Vice President Kamala Harris, the point person for managing the ongoing immigration crisis at the U.S. southern border, argued on Sunday that those suggesting she actually visit the border are "playing political games."
What are the details?
Harris — who has yet to visit the border since being put in charge of the crisis more than a month ago — made the claim in an interview with a local New Hampshire news outlet while she was in the Granite State to tout the Biden administration's infrastructure plan.
"Republicans are attacking you, saying you shouldn't be in New Hampshire talking about infrastructure, you should be at the southern border talking about immigration," a reporter with WMUR-TV said before asking, "How do you respond to that?"

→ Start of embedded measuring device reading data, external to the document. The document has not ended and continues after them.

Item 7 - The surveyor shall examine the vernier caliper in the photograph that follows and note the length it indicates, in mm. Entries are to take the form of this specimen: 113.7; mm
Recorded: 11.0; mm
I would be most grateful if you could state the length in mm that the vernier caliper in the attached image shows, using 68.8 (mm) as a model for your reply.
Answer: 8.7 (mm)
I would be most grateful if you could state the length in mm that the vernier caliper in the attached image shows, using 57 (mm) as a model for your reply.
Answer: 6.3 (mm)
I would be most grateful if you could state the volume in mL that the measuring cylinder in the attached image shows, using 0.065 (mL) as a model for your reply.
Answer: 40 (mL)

"I'm not going to play political games," Harris shot back.
(The exchange happens at the 1:25 mark in the video below.)
CloseUp: 1-on-1 with Vice President Kamala Harriswww.youtube.com
The vice president then immediately pivoted into a stump speech about the Biden's "American Jobs Plan" — the behemoth $2 trillion spending package, described as an infrastructure bill, which ironically spends next to nothing on highways, bridges, and roads in comparison to the money it doles out for progressive policy initiatives.
The WMUR-TV reporter framed the question by noting objections from Republicans. However, the vice president's failure to visit the border, or even so much as hold a press conference on the border crisis, has drawn some scrutiny from the left, as well.

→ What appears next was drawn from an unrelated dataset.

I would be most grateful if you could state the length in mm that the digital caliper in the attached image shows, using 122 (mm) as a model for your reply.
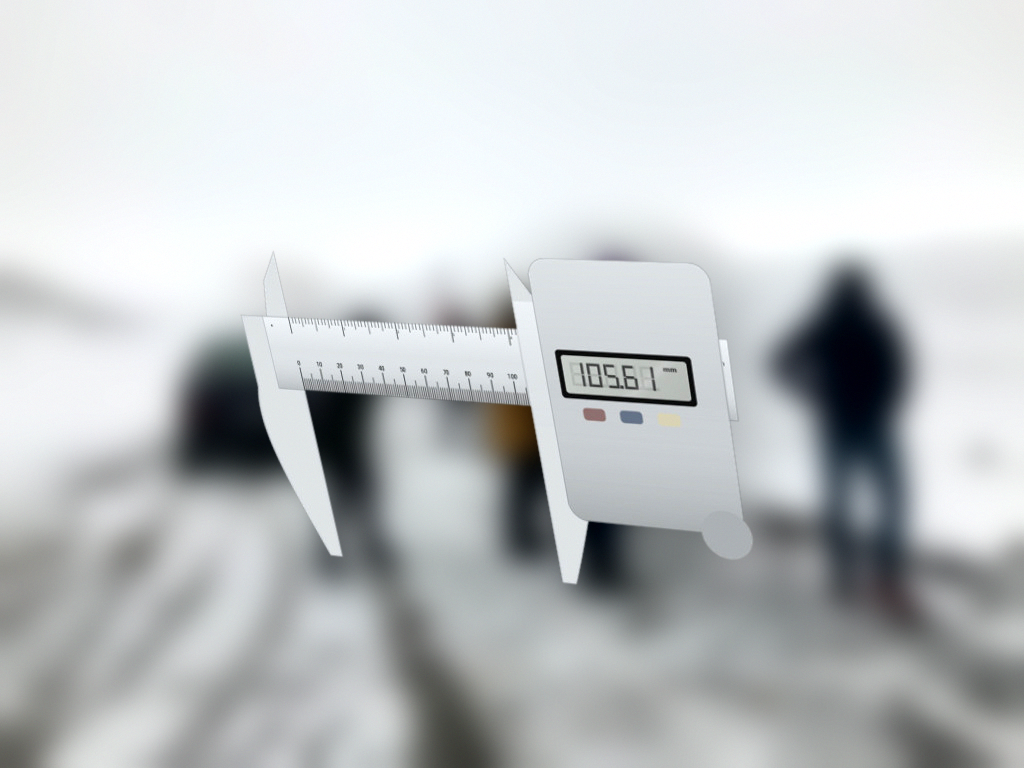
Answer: 105.61 (mm)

The Daily Beast ran in article last week headlined, "Where in the World Is Kamala Harris? Spoiler: Not at the Border."
"Who's afraid of the big, bad border? Vice President Kamala Harris, apparently," the left-wing media outlet asked.
Harris was appointed by President Joe Biden on March 24 to lead the administration's efforts to stem migration amid the current surge, which has resulted in thousands of unaccompanied minors being held in grim, cage-like facilities along the U.S. southern border.
Tens of thousands more adult migrants have been released directly into the U.S., presumably without court dates, as the administration struggles to maintain the rapid influx of migrants flooding the country in anticipation of lenient treatment from the new president.
A senior administration official said at the time that Harris, working with Mexico and the Northern Triangle countries — El Salvador, Guatemala and Honduras — would focus on curbing "the current flow of migrants and implementing a long-term strategy that addresses the root causes of migration."